Looking ahead to 2018.

As well as progress with the TV series, there are other things in train. Philip has been recording the unabridged version of This Rough Ocean. As this is by far my longest book, it has been a huge undertaking, but he has finished the initial recording and I have done my edits, so there’s only the final polish and the submission to go. Like all the audiobooks, it will be available from Audible, probably about the end of January or beginning of February. It’s a book which holds a particular place in my affections, telling the story of my husband’s ancestors during the English Civil War. One of the protagonists is my namesake.

Jan, as I mentioned, will be recording more of the Alvarez series. If she can fit them in, she might catch up with the published books – that is, The Play’s the Thing, That Time May Cease, and The Lopez Affair. That would be rather satisfying.

I had hoped to have the next Oxford book finished by now, as it is a Christmas story, but all my other commitments made it impossible. I am working on The Troubadour’s Tale at the moment, and hope to have it out early in 2018 – fingers crossed! And if Philip can fit it in, he will record it.

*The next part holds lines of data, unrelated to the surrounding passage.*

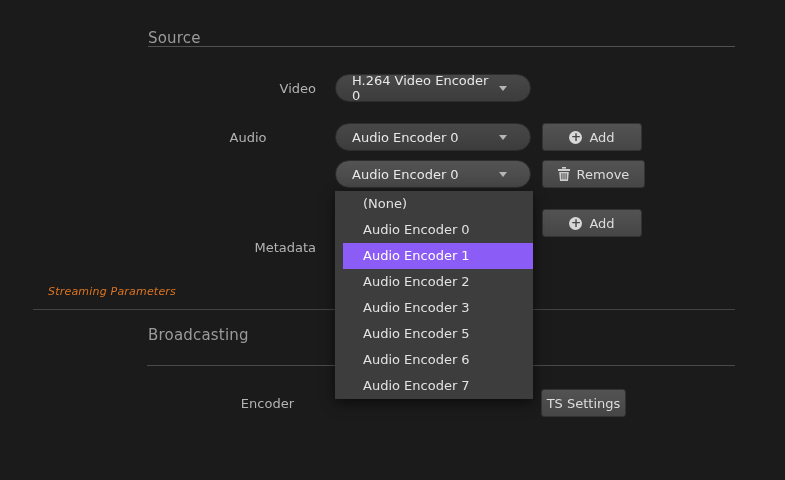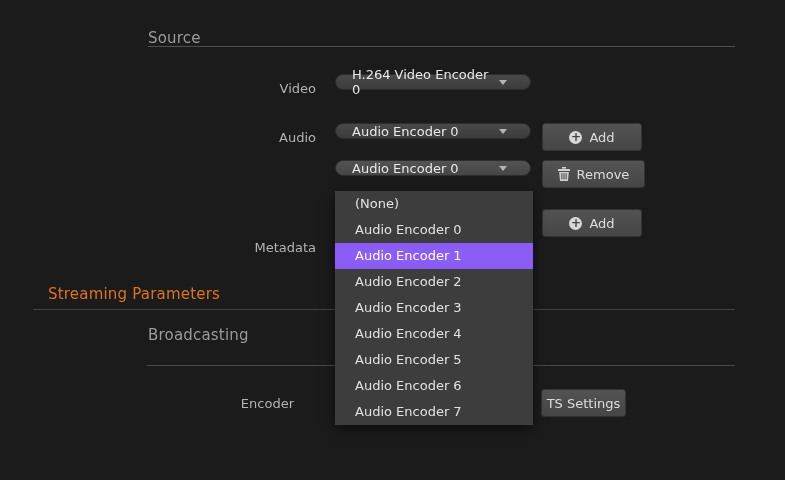--- a/index.html
+++ b/index.html
@@ -13,7 +13,7 @@
   .field-label { position:absolute; width:136px; text-align:right; font-size:13px; color:#b3b3b3; }
 
   .dropdown {
-    position:absolute; width:196px; height:16px;
+    position:absolute; width:196px; height:28px;
     background:linear-gradient(#484848,#3c3c3c);
     border:1px solid #2d2d2d; border-radius:14px;
     display:flex; align-items:center;

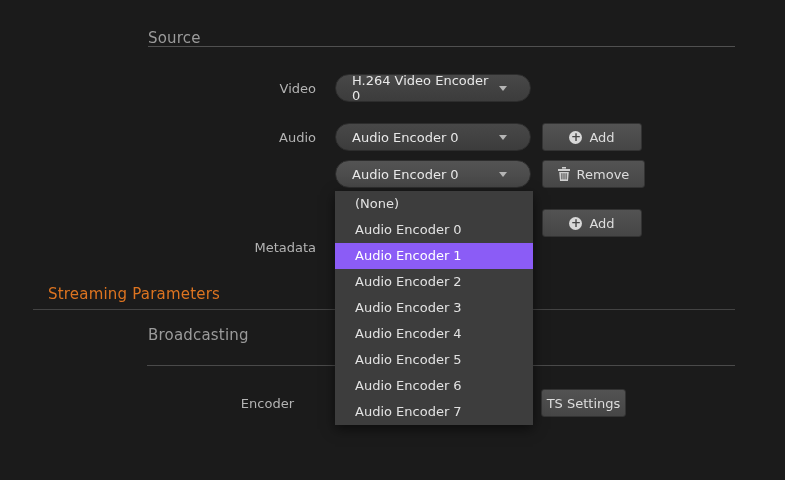--- a/index.html
+++ b/index.html
@@ -71,7 +71,7 @@
     <span class="caret"></span>
   </div>
 
-  <div class="field-label" style="left:180px; top:130px;">Audio</div>
+  <div class="field-label" style="left:180px; top:130px;text-align:center;">Audio</div>
   <div class="dropdown" style="left:335px; top:123px;">
     <span>Audio Encoder 0</span>
     <span class="caret"></span>

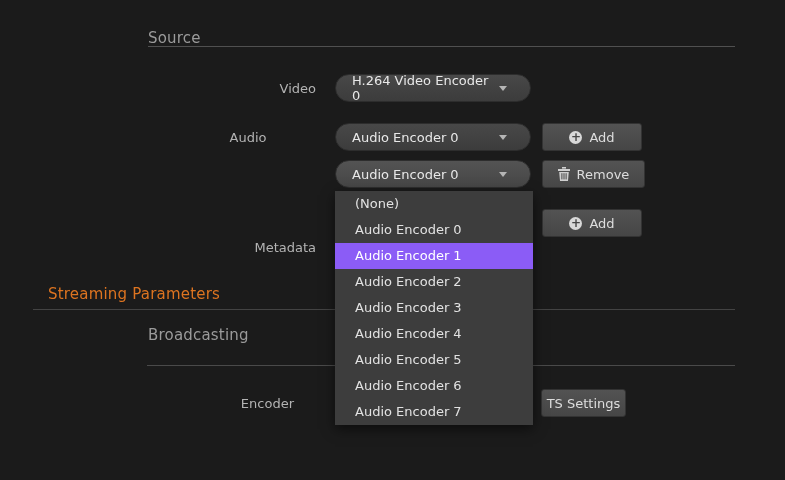--- a/index.html
+++ b/index.html
@@ -49,6 +49,7 @@
     position:absolute; left:335px; top:191px; width:198px;
     background:#3d3d3d; z-index:10;
     box-shadow:0 4px 12px rgba(0,0,0,0.55);
+    padding-left:8px;
   }
   .option {
     height:26px; line-height:26px; padding-left:20px;

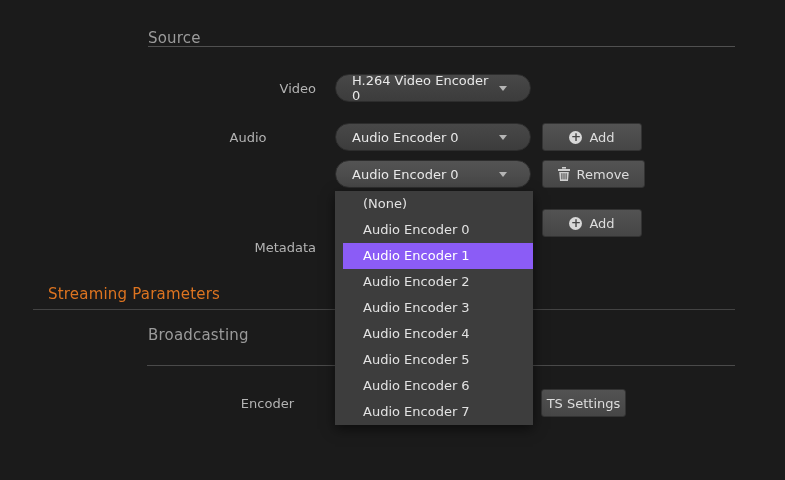--- a/index.html
+++ b/index.html
@@ -104,7 +104,7 @@
     <span>Add</span>
   </div>
 
-  <div class="section-title" style="left:48px; top:285px; color:#dd7420; font-size:15px;">Streaming Parameters</div>
+  <div class="section-title" style="left:48px; top:285px; color:#dd7420; font-size:11px;font-style:italic;">Streaming Parameters</div>
   <div class="hr" style="left:33px; top:309px; width:702px; background:#434343;"></div>
 
   <div class="section-title" style="left:148px; top:326px;">Broadcasting</div>

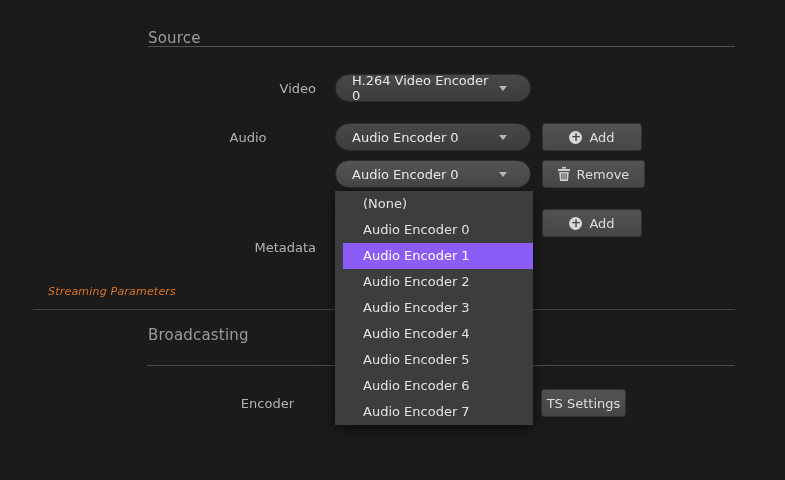--- a/index.html
+++ b/index.html
@@ -121,7 +121,6 @@
     <div class="option highlighted">Audio Encoder 1</div>
     <div class="option">Audio Encoder 2</div>
     <div class="option">Audio Encoder 3</div>
-    <div class="option">Audio Encoder 4</div>
     <div class="option">Audio Encoder 5</div>
     <div class="option">Audio Encoder 6</div>
     <div class="option">Audio Encoder 7</div>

So that has been most of my year in 2017. We managed our two visits to Herefordshire in the spring and autumn, and had some big family get-togethers in the summer and autumn, but apart from that, my social life has been practically nil. I think we’ve twice had lunch out with friends, and David and I have celebrated our birthdays and anniversary with lunches out, but that is literally it! Nose to the grindstone, that’s me!

However, I need some time to unwind and simply think. I’ve noticed how many writers I know also have some sort of craft or art hobby. I think it’s related to the creative impulse, which manifests itself in something done with the hands to refresh the brain – embroidery, enamelling, painting watercolours, making models or miniatures, book-binding, carpentry, baking, rebuilding old cars . . . you name it, we do it. For me, it’s knitting, a very calm, soothing activity, with something to show for it afterwards. Here are a few recent projects:

Slipper socks designed by me

One ball of Caron Cake except for frilled edge

Some Christmas presents:

 

Indeed, it has been a very busy year, and I don’t see much prospect of 2018 slowing down. I’ll hope to write three books. Perhaps I’ll manage four – it all depends on other commitments. What will happen about the TV series, I wonder?

And what will you be doing in 2018? I wish you a happy, healthy, and successful 2017 – Happy New Year!